校門を出ると何となくそのまま家に帰る気がしなくなった。

 だけど行くあてもないので、とにかく回り道をして帰ろうと決めた。


 高校ではたまたま麻美をいじめていた奴らと同じにならなかった。

 麻美が敬遠したわけでもなく、学力のレベルが違ったというだけのことだ。

 しかし、そうは言ってもずっといじめられていた麻美にとっては全てをなかったことには出来ない。

 初めは今と同じように誰とも話せなかった。

 そんな中で初めに話しかけてくれたのが美香だった。

 美香は麻美と違って、明るく面倒見のいい姉御肌で、誰とも仲良くなれない麻美を見て話しかけてくれたのだ。

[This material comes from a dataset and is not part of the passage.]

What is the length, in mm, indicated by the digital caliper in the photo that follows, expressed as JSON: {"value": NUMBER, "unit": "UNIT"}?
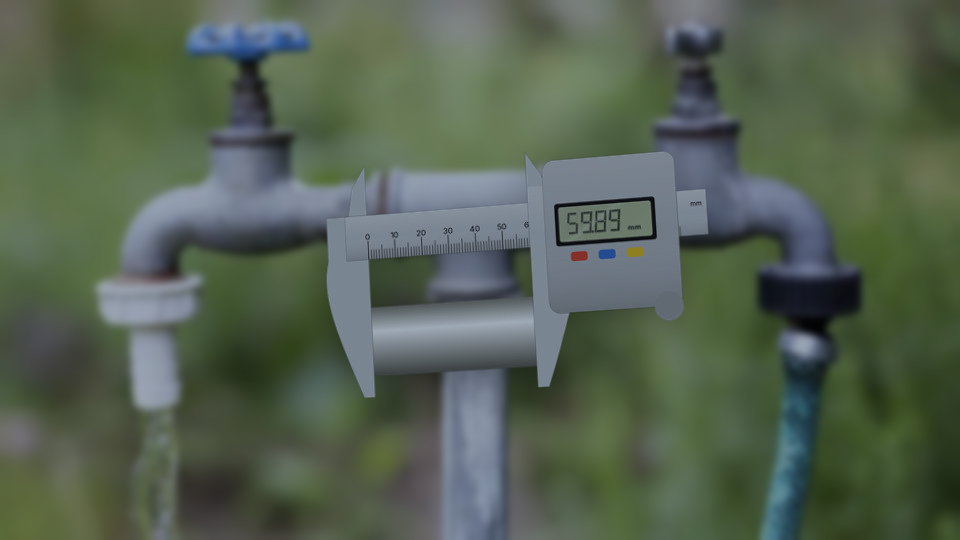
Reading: {"value": 59.89, "unit": "mm"}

 そして、美香と仲良くなると自然と他の友達とも仲良くなれた。

 学校帰りにカラオケに行ったり、ファミレスでだらだら喋ったりと普通の女子高生らしい生活を送っていた。

 だけど、今となってはその友達も話しかけてこない。

 麻美が拒絶しているからだ。


 唯一、まだ気にかけてくれている美香も本心ではどう思っているか分からない。

 最近では周りからのイメージが美香にそうさせているように思えてならない。

 ここで麻美を見捨てれば周りの期待を裏切ることになる。

 そうなると今まで築き上げた『美香』と言う存在価値がなくなってしまうのではないかと恐れているのだ。

 だから、一緒に帰ろうなどと言っているが、本当にまた仲良くなられては困るのだ。

 人間の心は誰しも相手を向いているふりをして結局は自分の方にしか向いていない。